O corpo deixado de pernas cruzadas e olhos fechados em cima da cama nos dava outra cena de crime, o mesmo que eu vinha trabalhando a algumas semanas.

As mãos em forma de concha e os dedos seguravam o que era uma borboleta azul, compondo a arte que ele fazia questão de montar para que víssemos.

Ela era uma mulher jovem na casa dos vinte e cinco anos, sem manchas de luta ou de agressões por seu corpo pequeno. Ele não parecia bater em suas vítimas, pelo menos, eu nunca havia visto nenhuma delas machucada ou com hematomas por sua pele.

Sem arrombamentos em nenhum dos casos, sem resistência por parte das garotas que ele escolhia para enforcar depois de tocá-las sexualmente. Ele era bom, tão bom que em todas as cenas não conseguimos encontrar um fio de cabelo, nem DNA por entre as unhas da vítima, muito menos líquidos sexuais espalhados pela pele ou pela cena do crime que ele montava.

Elas eram sempre loiras, pequenas e de classe média para alta. O que parecia lhe dar alguma liberdade para escolher quartos de hotéis mais caros e que traziam a mesma tranquilidade que ele queria passar com sua montagem.

Ele estava se tornando um incômodo para nossa equipe, um estorvo que não conseguimos mais controlar. A mídia estava caindo em cima da polícia e ela por sua vez, em cima de mim.

Assassino da Morpho — Era assim que estávamos chamando-o, pois em todas as suas composições após o crime, deixava essa borboleta nas mãos da vítima.

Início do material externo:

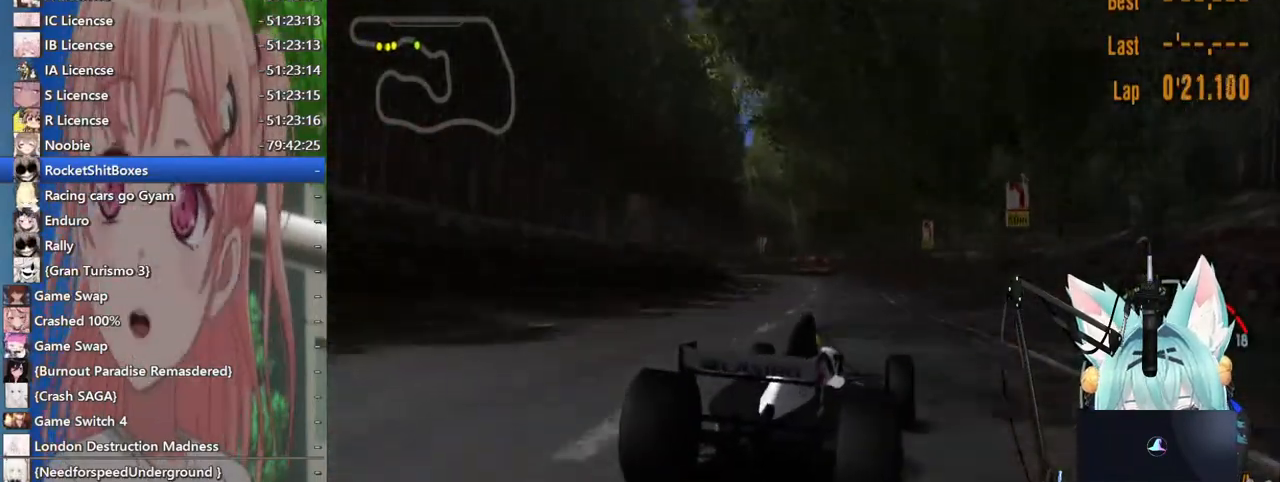
{"buttons": [], "left_stick": "left", "right_stick": "center", "events": [[133, "CROSS", "down"], [283, "CROSS", "up"]]}
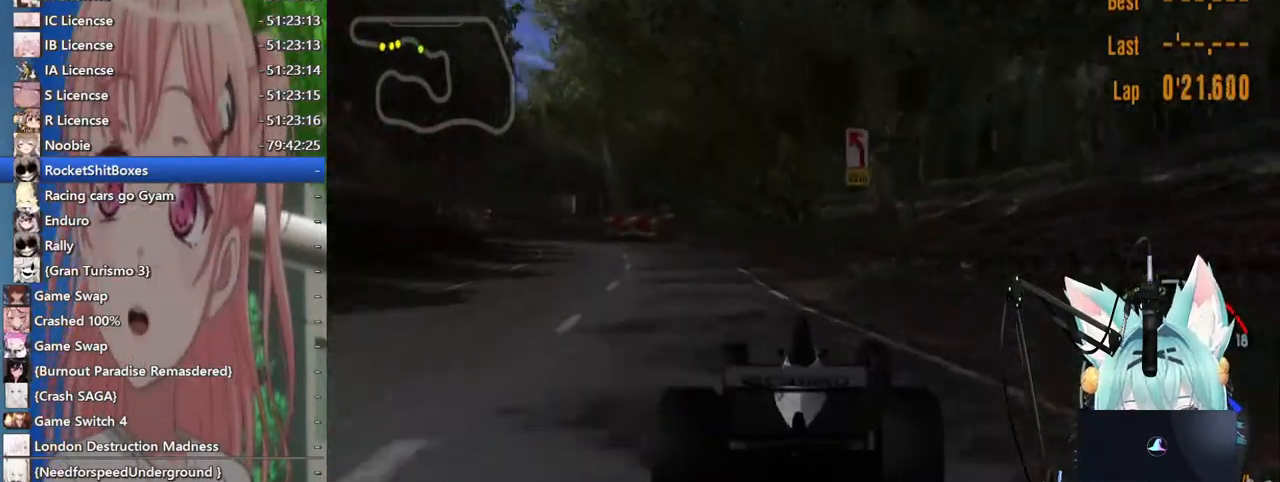
{"buttons": [], "left_stick": "center", "right_stick": "center", "events": [[233, "SQUARE", "down"], [383, "left_stick", "center"], [400, "SQUARE", "up"]]}
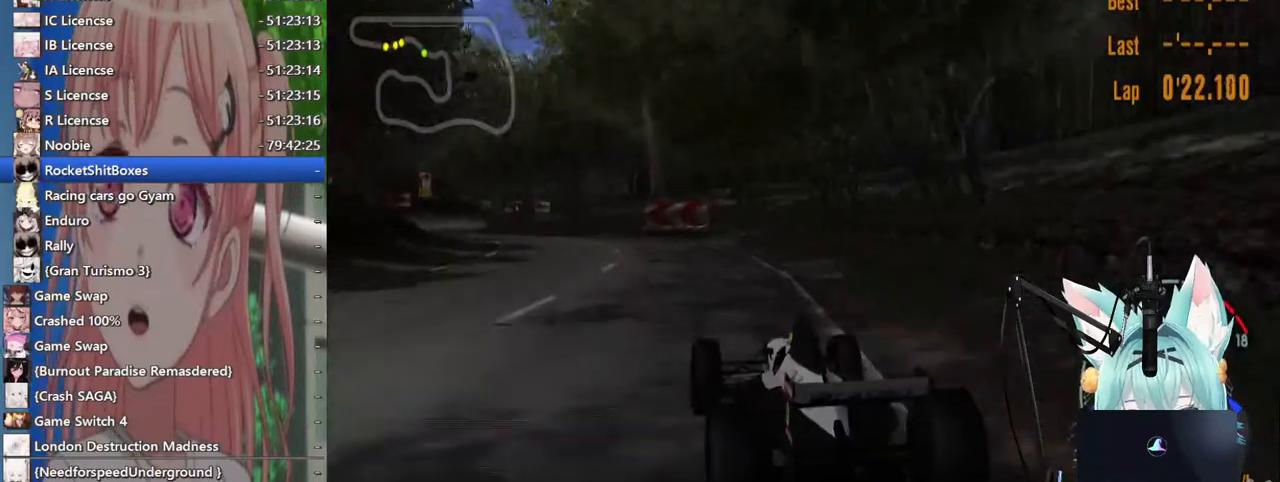
{"buttons": [], "left_stick": "left", "right_stick": "center", "events": [[17, "left_stick", "left"], [167, "left_stick", "center"], [217, "left_stick", "right"], [433, "left_stick", "left"]]}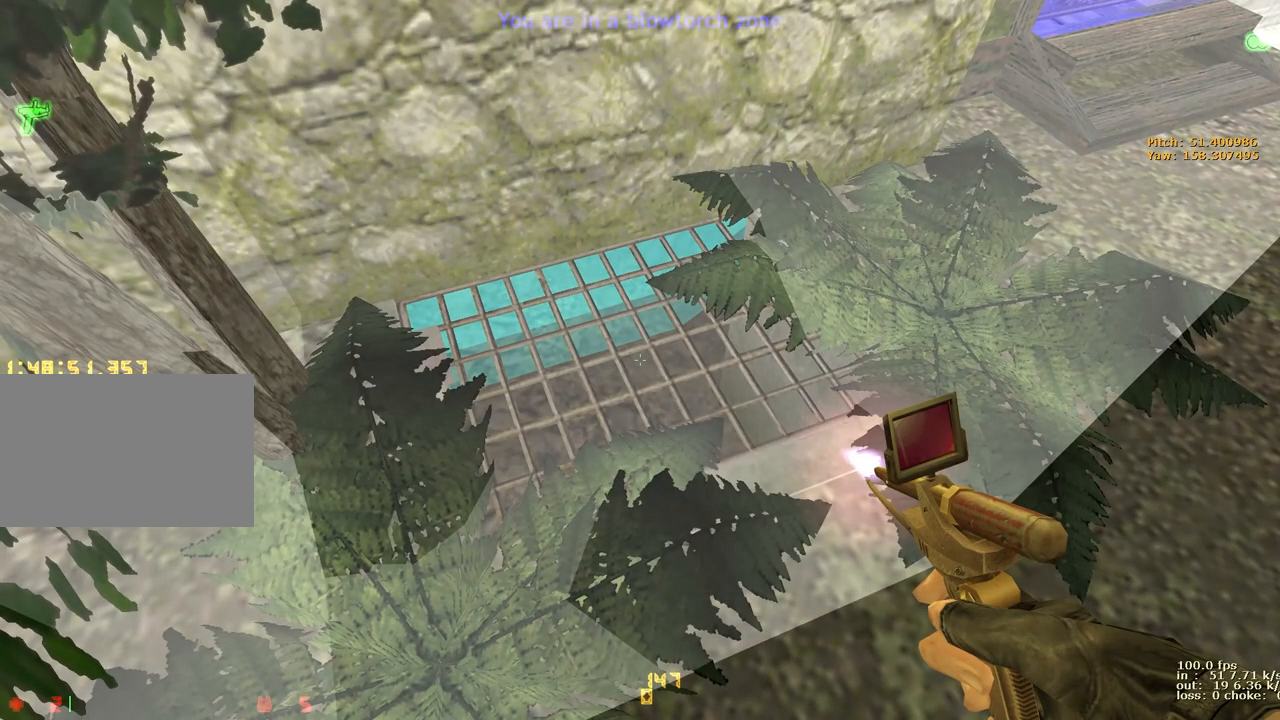
Gameplay with keyboard and mouse; each line is a JSON object with the keys held at the frame after it. "events" lists presses ("down") and releases ("up") of "1", "2", "3", "4", "5", "a", "alt", "b", "c", "caps_lock", "ctrl", "d", "e", "f", "g", "q", "r", "s", "shift", "space", "t", "tab", "v", "w", "x" and "z" between this image and that frame as [ms after this image, input, new state], when the widget could be followed in between. No other keys are recorded. Mouse buttons are not recorded. Not read: mouse_move.
{"keys": ["a", "s"], "events": [[333, "w", "down"], [383, "a", "down"], [383, "w", "up"], [467, "s", "down"]]}
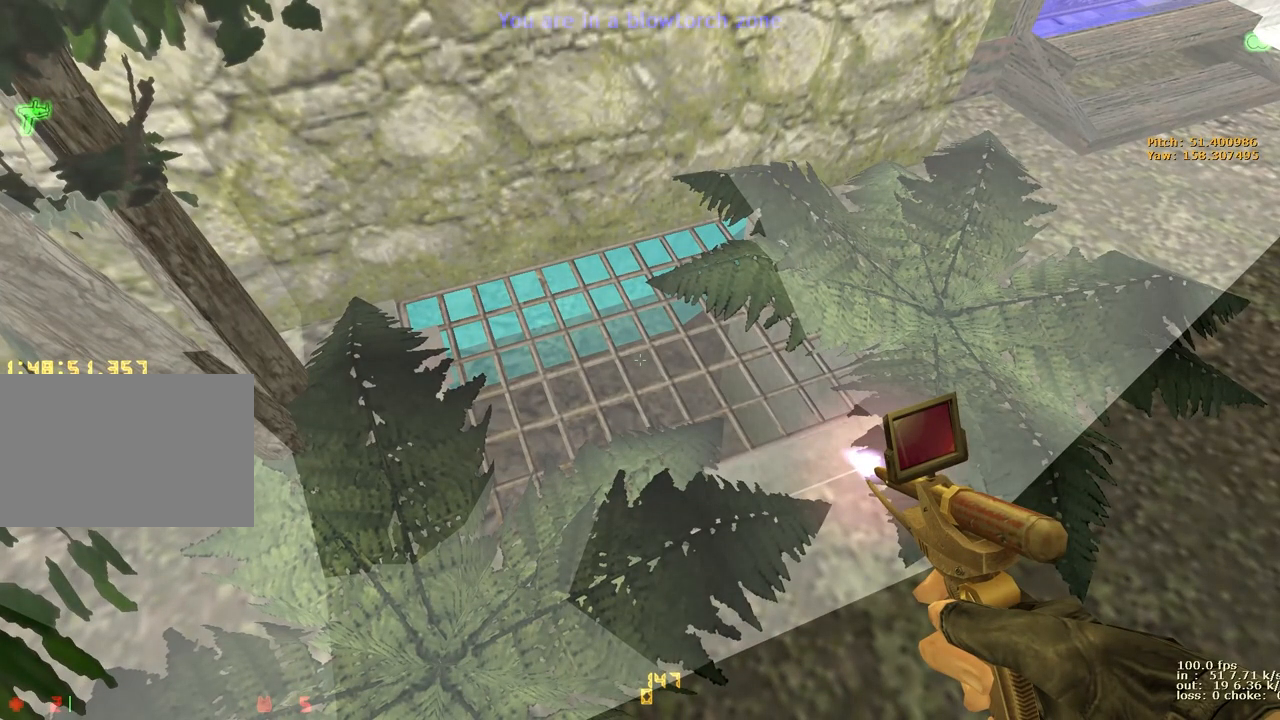
{"keys": ["d"], "events": [[67, "a", "up"], [67, "d", "down"], [67, "s", "up"], [200, "d", "up"], [200, "w", "down"], [250, "a", "down"], [300, "w", "up"], [350, "s", "down"], [400, "d", "down"], [433, "a", "up"], [433, "s", "up"]]}
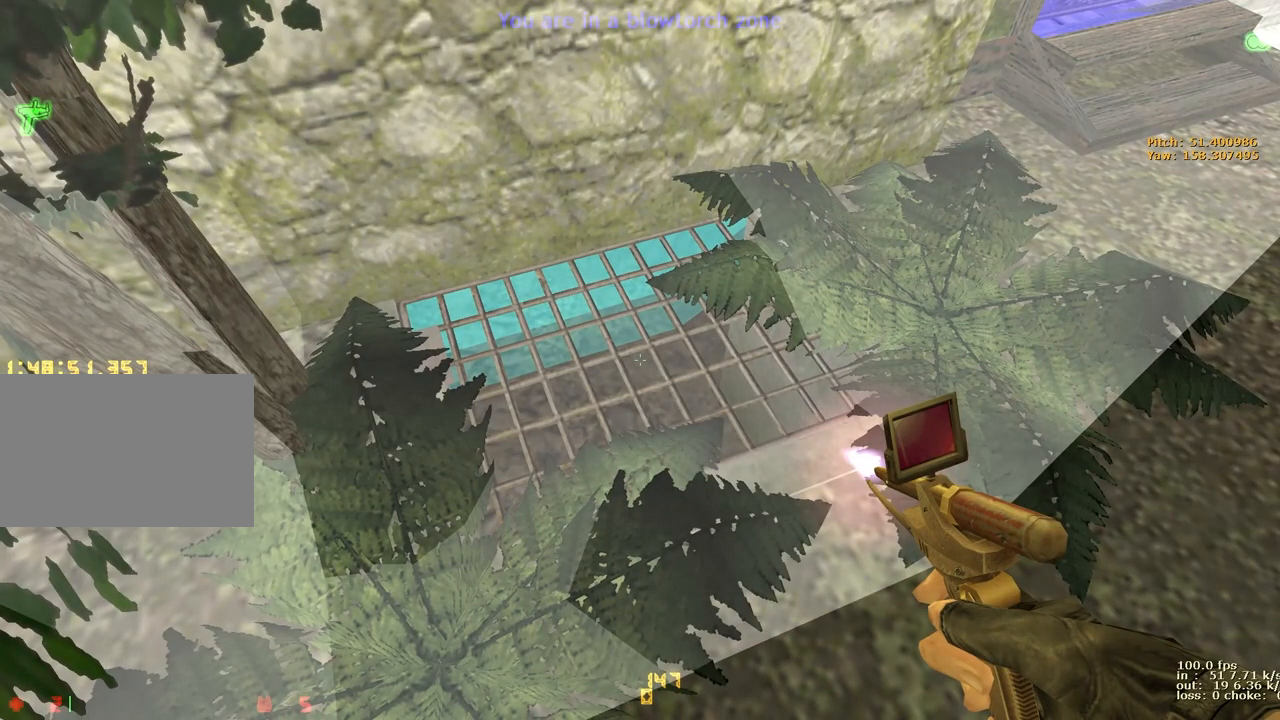
{"keys": [], "events": [[33, "d", "up"]]}
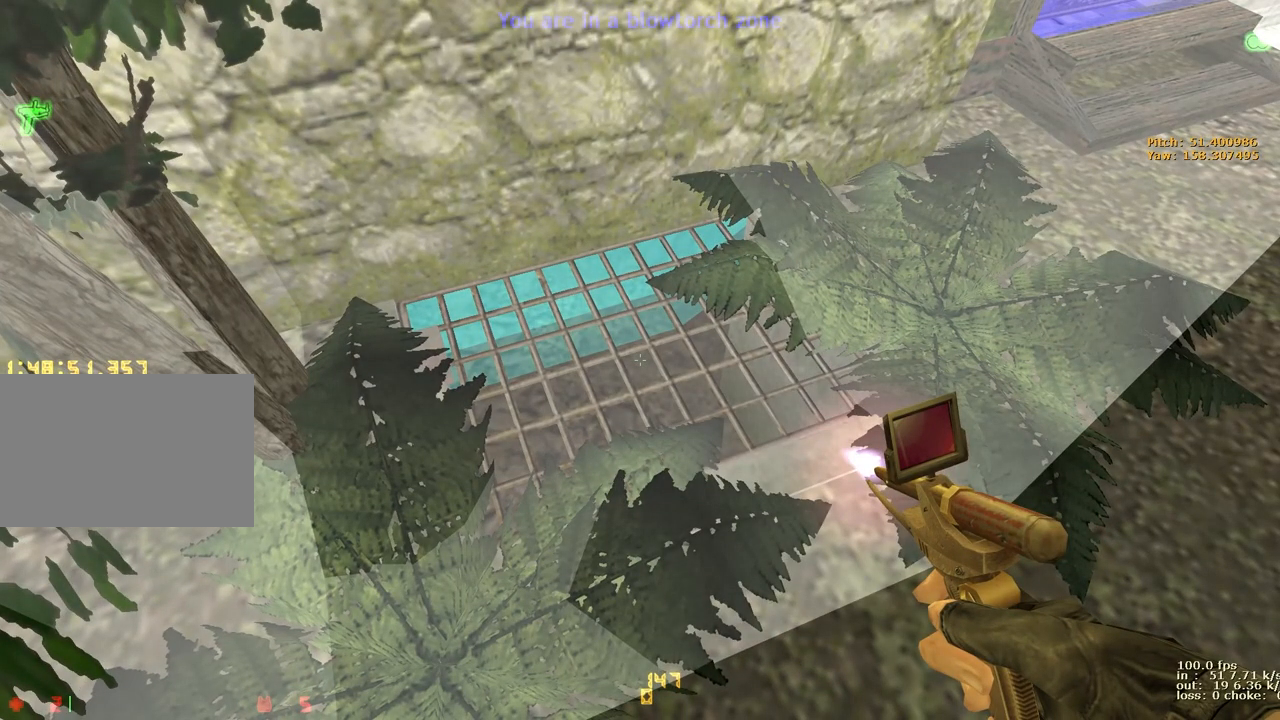
{"keys": [], "events": []}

Eu ainda não sabia o que queria dizer com isso, nem mesmo o porque enforcava as mulheres após conseguir o que queria: a morte.

Talvez fosse um sádico manipulador e sentisse prazer depois do ato, causando nas vítimas uma dor intensa apertando seu pescoço com as mãos até que elas desmaiassem e então, morressem.

Essa era a única marca que ele deixava nelas, um colar arroxeado de dedos por toda a pele ao redor do pescoço.

— Deveria ir para casa, Maya. Não há mais nada para fazer aqui. — Eu sabia que não, na verdade, Morpho havia repetido com perfeição o mesmo quadro.

Eu suspirei enfiando as mãos nos bolsos, desde as últimas semanas era isso o que eu fazia. Recebia uma chamada de algum hotel na cidade e quando chegavámos no quarto, a porta destrancada mostrava a jovem loira sentada no meio da cama com a borboleta azul nas mãos.

Claro que isso tinha um significado profundo para Morpho, eu só não tinha descoberto qual era, ainda.

— Vou olhar mais um pouco e irei para casa. — Adrian suspirou e depois de interditar a área, fechou a porta do quarto.

Minha experiência em investigação tinha me dado algumas formas de encontrar coisas que ninguém mais podia, só que... Morpho não seguia nenhum dos padrões além de querer ser visto sem realmente estar lá, de ser reconhecido sem precisar aparecer e ter a fama de um homem que cometia seus crimes, e que não estava nem perto de ser pego pela polícia local.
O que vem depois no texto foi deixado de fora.